● Stored data entries
::::::::

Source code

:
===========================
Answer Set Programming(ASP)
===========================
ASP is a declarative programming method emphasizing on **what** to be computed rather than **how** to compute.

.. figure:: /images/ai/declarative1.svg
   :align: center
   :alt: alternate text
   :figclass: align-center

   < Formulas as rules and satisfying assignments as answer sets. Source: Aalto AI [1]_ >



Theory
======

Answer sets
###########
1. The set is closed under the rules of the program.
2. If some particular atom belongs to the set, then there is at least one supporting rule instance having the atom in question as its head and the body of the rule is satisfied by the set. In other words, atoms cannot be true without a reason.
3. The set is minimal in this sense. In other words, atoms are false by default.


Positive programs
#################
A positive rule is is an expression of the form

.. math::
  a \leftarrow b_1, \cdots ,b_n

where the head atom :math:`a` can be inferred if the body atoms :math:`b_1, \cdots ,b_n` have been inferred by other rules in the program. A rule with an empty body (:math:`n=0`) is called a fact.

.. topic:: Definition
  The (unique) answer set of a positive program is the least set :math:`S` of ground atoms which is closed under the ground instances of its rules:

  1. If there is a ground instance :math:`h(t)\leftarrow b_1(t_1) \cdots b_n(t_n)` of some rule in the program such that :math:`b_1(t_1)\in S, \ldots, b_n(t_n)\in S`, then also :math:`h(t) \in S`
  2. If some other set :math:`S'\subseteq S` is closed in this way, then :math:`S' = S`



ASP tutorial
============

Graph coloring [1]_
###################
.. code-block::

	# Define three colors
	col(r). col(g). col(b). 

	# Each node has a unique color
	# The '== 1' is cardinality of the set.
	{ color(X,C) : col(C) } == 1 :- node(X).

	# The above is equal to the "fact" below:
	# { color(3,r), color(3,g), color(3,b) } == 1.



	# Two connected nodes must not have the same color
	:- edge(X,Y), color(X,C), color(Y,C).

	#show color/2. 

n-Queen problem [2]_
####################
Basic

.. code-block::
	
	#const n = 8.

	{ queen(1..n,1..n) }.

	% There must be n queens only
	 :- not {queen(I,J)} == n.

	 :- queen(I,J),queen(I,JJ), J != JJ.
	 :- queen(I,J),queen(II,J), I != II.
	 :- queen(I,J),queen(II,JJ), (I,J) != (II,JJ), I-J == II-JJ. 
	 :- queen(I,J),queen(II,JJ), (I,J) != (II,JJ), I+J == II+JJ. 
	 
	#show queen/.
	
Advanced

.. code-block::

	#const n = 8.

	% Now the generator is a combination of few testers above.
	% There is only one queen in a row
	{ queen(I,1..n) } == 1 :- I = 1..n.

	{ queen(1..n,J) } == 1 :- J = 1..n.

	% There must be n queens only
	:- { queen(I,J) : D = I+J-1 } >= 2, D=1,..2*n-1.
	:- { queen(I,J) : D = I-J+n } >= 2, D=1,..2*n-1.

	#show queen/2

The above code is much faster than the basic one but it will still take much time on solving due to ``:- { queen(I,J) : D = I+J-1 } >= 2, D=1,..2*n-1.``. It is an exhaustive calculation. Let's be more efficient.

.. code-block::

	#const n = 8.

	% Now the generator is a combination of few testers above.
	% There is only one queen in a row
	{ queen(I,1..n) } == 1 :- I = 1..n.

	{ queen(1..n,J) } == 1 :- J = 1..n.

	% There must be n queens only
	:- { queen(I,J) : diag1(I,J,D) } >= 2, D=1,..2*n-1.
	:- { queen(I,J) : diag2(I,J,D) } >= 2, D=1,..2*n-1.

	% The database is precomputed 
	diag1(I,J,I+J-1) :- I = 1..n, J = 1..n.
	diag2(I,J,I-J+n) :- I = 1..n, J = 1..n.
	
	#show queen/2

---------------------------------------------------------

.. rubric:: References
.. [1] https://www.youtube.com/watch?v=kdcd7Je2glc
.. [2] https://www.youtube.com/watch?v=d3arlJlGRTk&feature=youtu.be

::::::::

● Aim of the task
Give the data again exactly, line for line.

● Task response
Source code

:
===========================
Answer Set Programming(ASP)
===========================
ASP is a declarative programming method emphasizing on **what** to be computed rather than **how** to compute.

.. figure:: /images/ai/declarative1.svg
   :align: center
   :alt: alternate text
   :figclass: align-center

   < Formulas as rules and satisfying assignments as answer sets. Source: Aalto AI [1]_ >



Theory
======

Answer sets
###########
1. The set is closed under the rules of the program.
2. If some particular atom belongs to the set, then there is at least one supporting rule instance having the atom in question as its head and the body of the rule is satisfied by the set. In other words, atoms cannot be true without a reason.
3. The set is minimal in this sense. In other words, atoms are false by default.


Positive programs
#################
A positive rule is is an expression of the form

.. math::
  a \leftarrow b_1, \cdots ,b_n

where the head atom :math:`a` can be inferred if the body atoms :math:`b_1, \cdots ,b_n` have been inferred by other rules in the program. A rule with an empty body (:math:`n=0`) is called a fact.

.. topic:: Definition
  The (unique) answer set of a positive program is the least set :math:`S` of ground atoms which is closed under the ground instances of its rules:

  1. If there is a ground instance :math:`h(t)\leftarrow b_1(t_1) \cdots b_n(t_n)` of some rule in the program such that :math:`b_1(t_1)\in S, \ldots, b_n(t_n)\in S`, then also :math:`h(t) \in S`
  2. If some other set :math:`S'\subseteq S` is closed in this way, then :math:`S' = S`



ASP tutorial
============

Graph coloring [1]_
###################
.. code-block::

	# Define three colors
	col(r). col(g). col(b). 

	# Each node has a unique color
	# The '== 1' is cardinality of the set.
	{ color(X,C) : col(C) } == 1 :- node(X).

	# The above is equal to the "fact" below:
	# { color(3,r), color(3,g), color(3,b) } == 1.



	# Two connected nodes must not have the same color
	:- edge(X,Y), color(X,C), color(Y,C).

	#show color/2. 

n-Queen problem [2]_
####################
Basic

.. code-block::
	
	#const n = 8.

	{ queen(1..n,1..n) }.

	% There must be n queens only
	 :- not {queen(I,J)} == n.

	 :- queen(I,J),queen(I,JJ), J != JJ.
	 :- queen(I,J),queen(II,J), I != II.
	 :- queen(I,J),queen(II,JJ), (I,J) != (II,JJ), I-J == II-JJ. 
	 :- queen(I,J),queen(II,JJ), (I,J) != (II,JJ), I+J == II+JJ. 
	 
	#show queen/.
	
Advanced

.. code-block::

	#const n = 8.

	% Now the generator is a combination of few testers above.
	% There is only one queen in a row
	{ queen(I,1..n) } == 1 :- I = 1..n.

	{ queen(1..n,J) } == 1 :- J = 1..n.

	% There must be n queens only
	:- { queen(I,J) : D = I+J-1 } >= 2, D=1,..2*n-1.
	:- { queen(I,J) : D = I-J+n } >= 2, D=1,..2*n-1.

	#show queen/2

The above code is much faster than the basic one but it will still take much time on solving due to ``:- { queen(I,J) : D = I+J-1 } >= 2, D=1,..2*n-1.``. It is an exhaustive calculation. Let's be more efficient.

.. code-block::

	#const n = 8.

	% Now the generator is a combination of few testers above.
	% There is only one queen in a row
	{ queen(I,1..n) } == 1 :- I = 1..n.

	{ queen(1..n,J) } == 1 :- J = 1..n.

	% There must be n queens only
	:- { queen(I,J) : diag1(I,J,D) } >= 2, D=1,..2*n-1.
	:- { queen(I,J) : diag2(I,J,D) } >= 2, D=1,..2*n-1.

	% The database is precomputed 
	diag1(I,J,I+J-1) :- I = 1..n, J = 1..n.
	diag2(I,J,I-J+n) :- I = 1..n, J = 1..n.
	
	#show queen/2

---------------------------------------------------------

.. rubric:: References
.. [1] https://www.youtube.com/watch?v=kdcd7Je2glc
.. [2] https://www.youtube.com/watch?v=d3arlJlGRTk&feature=youtu.be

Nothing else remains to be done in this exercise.